Internal Vibrations and Body Buzzing: The Symptom That Confuses Every Clinician
Few symptoms confuse clinicians as reliably as internal vibration. A patient says, "It feels like there is a phone vibrating inside my chest" or "My whole body is humming." Physical exam is normal. Standard tremor evaluation finds nothing. Many of these patients walk out with a functional neurological disorder label or, worse, a referral for anxiety care. A 2025 paper in Neurology International reframed the picture — internal tremor in Long COVID and adjacent populations is increasingly understood as a sign of dysautonomia, small fiber neuropathy, and mast cell activation (PMC 11768041, 2025).
What Internal Vibration Actually Feels Like
The classic description: a subjective sensation of buzzing, humming, vibrating, or rapid trembling that occurs inside the body but is not visible to an observer and is not picked up on physical examination. Patients describe:
- "A washing machine running in my chest"
- "My bones are vibrating"
- "It feels like my skin is electrified"
- "My whole core is shaking from the inside"
The sensation may be constant, episodic, or triggered by specific positions, stressors, foods, or stimuli.
The Major Etiologic Categories
1. Dysautonomic Internal Tremor
The most common cause in the patient populations we see. Higher rates of mast cell activation syndrome, small fiber neuropathy, and POTS are found in patients with internal tremor than in those without (Neurology International, 2025). Proposed mechanisms include hypovolemia, cerebral hypoperfusion, a hyperadrenergic state, mast cell activation, and neuropathic processes affecting small nerve fibers.
2. Small Fiber Neuropathy
Damage to the unmyelinated C fibers and thinly myelinated Aδ fibers that carry autonomic and pain signals. Common after viral illness (including SARS-CoV-2), in autoimmune disease, in diabetes, and in some genetic conditions. Skin biopsy with intraepidermal nerve fiber density measurement is the gold standard for diagnosis.

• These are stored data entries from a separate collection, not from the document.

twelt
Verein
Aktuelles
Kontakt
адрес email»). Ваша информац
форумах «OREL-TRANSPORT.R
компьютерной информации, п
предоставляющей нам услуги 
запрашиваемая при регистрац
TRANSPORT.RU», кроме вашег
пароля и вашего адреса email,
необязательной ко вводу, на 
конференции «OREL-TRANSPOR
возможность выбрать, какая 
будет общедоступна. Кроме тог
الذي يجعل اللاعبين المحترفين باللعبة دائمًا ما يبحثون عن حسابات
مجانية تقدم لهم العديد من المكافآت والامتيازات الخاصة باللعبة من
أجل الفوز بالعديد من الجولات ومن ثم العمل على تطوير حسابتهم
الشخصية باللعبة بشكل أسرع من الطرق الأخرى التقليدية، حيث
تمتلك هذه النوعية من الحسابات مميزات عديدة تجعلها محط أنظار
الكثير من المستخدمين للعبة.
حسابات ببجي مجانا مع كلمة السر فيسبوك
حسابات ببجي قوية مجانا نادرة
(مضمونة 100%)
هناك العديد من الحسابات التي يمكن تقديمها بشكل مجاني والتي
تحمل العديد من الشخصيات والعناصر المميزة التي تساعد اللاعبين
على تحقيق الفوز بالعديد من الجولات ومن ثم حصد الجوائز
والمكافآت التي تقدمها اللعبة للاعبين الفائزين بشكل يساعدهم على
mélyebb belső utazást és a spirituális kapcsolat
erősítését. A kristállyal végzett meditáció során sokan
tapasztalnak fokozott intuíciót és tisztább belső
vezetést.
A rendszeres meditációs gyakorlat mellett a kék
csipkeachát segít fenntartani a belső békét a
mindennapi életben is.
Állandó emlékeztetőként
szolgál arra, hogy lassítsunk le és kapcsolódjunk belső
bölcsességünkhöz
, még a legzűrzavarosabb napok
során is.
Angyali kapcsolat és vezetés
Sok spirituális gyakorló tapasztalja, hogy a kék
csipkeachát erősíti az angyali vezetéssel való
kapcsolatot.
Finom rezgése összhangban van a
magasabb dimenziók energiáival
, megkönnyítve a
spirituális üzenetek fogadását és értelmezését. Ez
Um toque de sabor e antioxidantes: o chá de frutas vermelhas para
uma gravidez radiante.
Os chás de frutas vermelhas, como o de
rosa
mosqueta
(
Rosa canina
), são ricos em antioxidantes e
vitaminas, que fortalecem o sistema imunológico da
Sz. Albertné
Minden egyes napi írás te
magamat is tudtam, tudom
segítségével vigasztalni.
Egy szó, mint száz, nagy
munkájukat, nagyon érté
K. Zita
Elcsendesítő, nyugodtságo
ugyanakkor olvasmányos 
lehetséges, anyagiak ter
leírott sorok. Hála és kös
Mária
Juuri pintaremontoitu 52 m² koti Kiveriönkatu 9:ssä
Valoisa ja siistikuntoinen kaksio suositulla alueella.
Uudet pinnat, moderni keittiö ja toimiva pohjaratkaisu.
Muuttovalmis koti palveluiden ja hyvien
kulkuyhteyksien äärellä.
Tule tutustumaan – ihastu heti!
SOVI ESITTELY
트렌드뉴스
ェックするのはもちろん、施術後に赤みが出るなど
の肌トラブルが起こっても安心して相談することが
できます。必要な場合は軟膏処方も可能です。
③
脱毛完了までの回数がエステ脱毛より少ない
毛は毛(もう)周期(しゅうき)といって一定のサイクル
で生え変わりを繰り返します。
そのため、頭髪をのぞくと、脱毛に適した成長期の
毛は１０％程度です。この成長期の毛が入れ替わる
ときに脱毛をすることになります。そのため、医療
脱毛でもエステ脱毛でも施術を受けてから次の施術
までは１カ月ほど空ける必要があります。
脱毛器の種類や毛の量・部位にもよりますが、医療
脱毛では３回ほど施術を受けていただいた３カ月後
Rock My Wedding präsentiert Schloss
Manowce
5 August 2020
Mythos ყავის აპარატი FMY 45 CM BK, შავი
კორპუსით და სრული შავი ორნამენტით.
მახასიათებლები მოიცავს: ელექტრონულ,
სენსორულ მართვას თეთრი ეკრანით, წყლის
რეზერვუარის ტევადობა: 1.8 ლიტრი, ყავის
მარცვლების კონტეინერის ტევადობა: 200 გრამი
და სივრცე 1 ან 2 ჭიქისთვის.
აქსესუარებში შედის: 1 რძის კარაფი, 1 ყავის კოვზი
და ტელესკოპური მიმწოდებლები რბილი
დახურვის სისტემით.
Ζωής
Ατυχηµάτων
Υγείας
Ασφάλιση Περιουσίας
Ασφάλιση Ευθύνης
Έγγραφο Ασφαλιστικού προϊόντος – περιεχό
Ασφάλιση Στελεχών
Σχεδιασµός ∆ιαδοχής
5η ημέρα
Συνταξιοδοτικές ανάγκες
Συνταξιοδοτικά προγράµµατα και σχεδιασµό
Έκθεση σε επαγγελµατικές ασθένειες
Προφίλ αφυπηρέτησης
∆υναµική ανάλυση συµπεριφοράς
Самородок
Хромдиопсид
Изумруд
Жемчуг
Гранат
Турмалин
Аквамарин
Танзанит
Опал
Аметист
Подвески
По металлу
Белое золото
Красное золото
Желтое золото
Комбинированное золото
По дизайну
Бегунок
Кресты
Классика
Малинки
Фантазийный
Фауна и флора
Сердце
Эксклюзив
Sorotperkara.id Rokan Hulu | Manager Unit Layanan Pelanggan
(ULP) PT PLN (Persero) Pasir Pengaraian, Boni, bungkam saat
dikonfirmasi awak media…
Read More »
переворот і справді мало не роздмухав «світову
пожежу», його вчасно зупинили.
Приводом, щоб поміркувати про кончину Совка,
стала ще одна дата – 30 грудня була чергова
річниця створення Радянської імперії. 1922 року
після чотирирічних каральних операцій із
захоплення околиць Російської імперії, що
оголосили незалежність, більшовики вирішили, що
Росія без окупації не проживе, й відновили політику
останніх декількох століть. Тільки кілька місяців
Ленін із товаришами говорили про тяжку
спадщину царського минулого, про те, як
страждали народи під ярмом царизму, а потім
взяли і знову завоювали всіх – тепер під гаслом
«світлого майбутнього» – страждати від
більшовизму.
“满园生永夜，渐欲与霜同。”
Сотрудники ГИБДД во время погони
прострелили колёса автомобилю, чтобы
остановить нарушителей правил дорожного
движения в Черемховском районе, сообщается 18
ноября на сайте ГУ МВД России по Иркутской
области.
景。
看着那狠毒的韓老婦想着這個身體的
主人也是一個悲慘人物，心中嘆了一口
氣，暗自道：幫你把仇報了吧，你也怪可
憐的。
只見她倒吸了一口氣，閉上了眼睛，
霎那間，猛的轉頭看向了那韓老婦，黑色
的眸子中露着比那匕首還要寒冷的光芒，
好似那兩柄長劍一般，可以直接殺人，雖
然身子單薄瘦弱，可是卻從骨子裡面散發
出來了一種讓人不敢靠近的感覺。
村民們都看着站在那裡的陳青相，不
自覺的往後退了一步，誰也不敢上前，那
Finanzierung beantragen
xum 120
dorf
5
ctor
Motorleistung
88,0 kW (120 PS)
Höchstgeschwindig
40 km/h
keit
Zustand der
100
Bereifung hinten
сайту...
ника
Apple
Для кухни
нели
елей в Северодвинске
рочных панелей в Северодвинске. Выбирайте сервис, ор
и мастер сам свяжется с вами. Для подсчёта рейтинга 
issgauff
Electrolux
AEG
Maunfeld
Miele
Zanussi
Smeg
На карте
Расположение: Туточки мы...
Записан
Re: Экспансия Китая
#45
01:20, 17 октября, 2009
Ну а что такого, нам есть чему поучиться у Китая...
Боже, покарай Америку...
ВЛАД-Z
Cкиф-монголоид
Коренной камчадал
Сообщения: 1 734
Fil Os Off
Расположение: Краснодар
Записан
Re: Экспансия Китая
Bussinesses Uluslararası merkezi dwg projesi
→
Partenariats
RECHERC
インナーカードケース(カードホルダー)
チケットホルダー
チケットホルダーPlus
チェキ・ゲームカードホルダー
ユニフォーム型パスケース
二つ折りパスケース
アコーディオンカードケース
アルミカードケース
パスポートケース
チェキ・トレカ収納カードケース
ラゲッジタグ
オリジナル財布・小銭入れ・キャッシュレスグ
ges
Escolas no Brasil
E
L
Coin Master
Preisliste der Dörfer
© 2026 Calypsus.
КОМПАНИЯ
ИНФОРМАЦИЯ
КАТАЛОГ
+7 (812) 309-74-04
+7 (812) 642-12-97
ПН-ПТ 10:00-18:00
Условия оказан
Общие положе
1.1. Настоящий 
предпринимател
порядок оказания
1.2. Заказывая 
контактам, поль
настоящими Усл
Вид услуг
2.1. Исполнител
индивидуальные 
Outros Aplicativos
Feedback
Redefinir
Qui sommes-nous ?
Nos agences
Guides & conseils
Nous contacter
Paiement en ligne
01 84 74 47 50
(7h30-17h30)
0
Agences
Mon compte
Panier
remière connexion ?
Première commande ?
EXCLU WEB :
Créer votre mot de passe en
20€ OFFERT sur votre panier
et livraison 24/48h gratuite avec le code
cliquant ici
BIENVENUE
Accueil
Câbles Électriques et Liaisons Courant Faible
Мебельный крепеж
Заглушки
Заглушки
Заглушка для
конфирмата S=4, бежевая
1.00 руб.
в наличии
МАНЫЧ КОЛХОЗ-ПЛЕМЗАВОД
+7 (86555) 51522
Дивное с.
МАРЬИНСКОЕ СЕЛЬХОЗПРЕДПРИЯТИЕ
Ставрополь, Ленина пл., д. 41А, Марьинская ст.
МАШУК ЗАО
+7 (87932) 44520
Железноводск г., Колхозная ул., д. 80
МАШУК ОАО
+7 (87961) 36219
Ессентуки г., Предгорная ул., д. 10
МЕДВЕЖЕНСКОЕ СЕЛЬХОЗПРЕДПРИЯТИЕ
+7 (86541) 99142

3. Mast Cell-Driven Vibration
Mast cell degranulation releases mediators that affect nerve excitability and vascular tone. Patients describe vibrations that flare with reactions, foods, or stress.
4. Functional Neurological Origin
In FND, internal tremor probably reflects an increase in the brain's "volume knob" for body sensations. The patient becomes aware of normal physiological tremor that is then amplified by attention and threat appraisal (Neurosymptoms.org). This is a real category — but it is over-diagnosed when the dysautonomic categories above are not properly evaluated.
5. Medication and Substance Effects
Stimulants, SSRIs, withdrawal states, and thyroid medication adjustments can all produce internal vibration. History matters.
Why It Gets Misattributed
The combination of normal physical exam, normal imaging, and a symptom the clinician cannot directly observe creates a diagnostic vacuum. The default fill is "anxiety" or "functional" — both of which can be partially true while missing the underlying autonomic or neuropathic lesion. Patients in the dysautonomic category in particular often have years of dismissal before someone tests for small fiber neuropathy or runs a tilt-table.
The Diagnostic Workup
- Tilt-table or active stand test for orthostatic intolerance
- Plasma catecholamines (supine and standing) for hyperadrenergic phenotype
- Skin punch biopsy for small fiber neuropathy when clinically indicated
- Serum tryptase plus urinary mast cell mediators where MCAS is suspected
- Thyroid function, ferritin, B12 — common contributors that should be excluded
- Targeted history for trauma, infection, medication changes
A Vagus-First Treatment Framework
- Lower sympathetic load. Internal vibration almost always worsens with sympathetic activation. Sleep, hydration, salt (in POTS-adjacent patients), and slow breathing are the foundation.
- Restore vagal tone. Daily six-per-minute breathing, cold-water face immersion, humming. Months of consistency, not weeks.
- Treat the substrate. If MCAS is present, stabilize the mast cells. If hyperadrenergic POTS is present, address volume and consider clonidine or low-dose beta-blockade. If SFN is present, address the underlying cause (autoimmune, infectious, metabolic).
- Address the limbic amplification. Limbic system retraining (DNRS, Gupta) and body-based therapies help patients in whom the brain's "volume knob" has become a contributor.
- Pace recovery. Internal vibration tends to fluctuate. The trend matters more than any single day.
Clinical takeaway: Internal vibration is not in the patient's head. It is real, and in most cases reflects an underlying dysautonomic, neuropathic, or mast cell process. The workup is autonomic and neurologic, not psychiatric.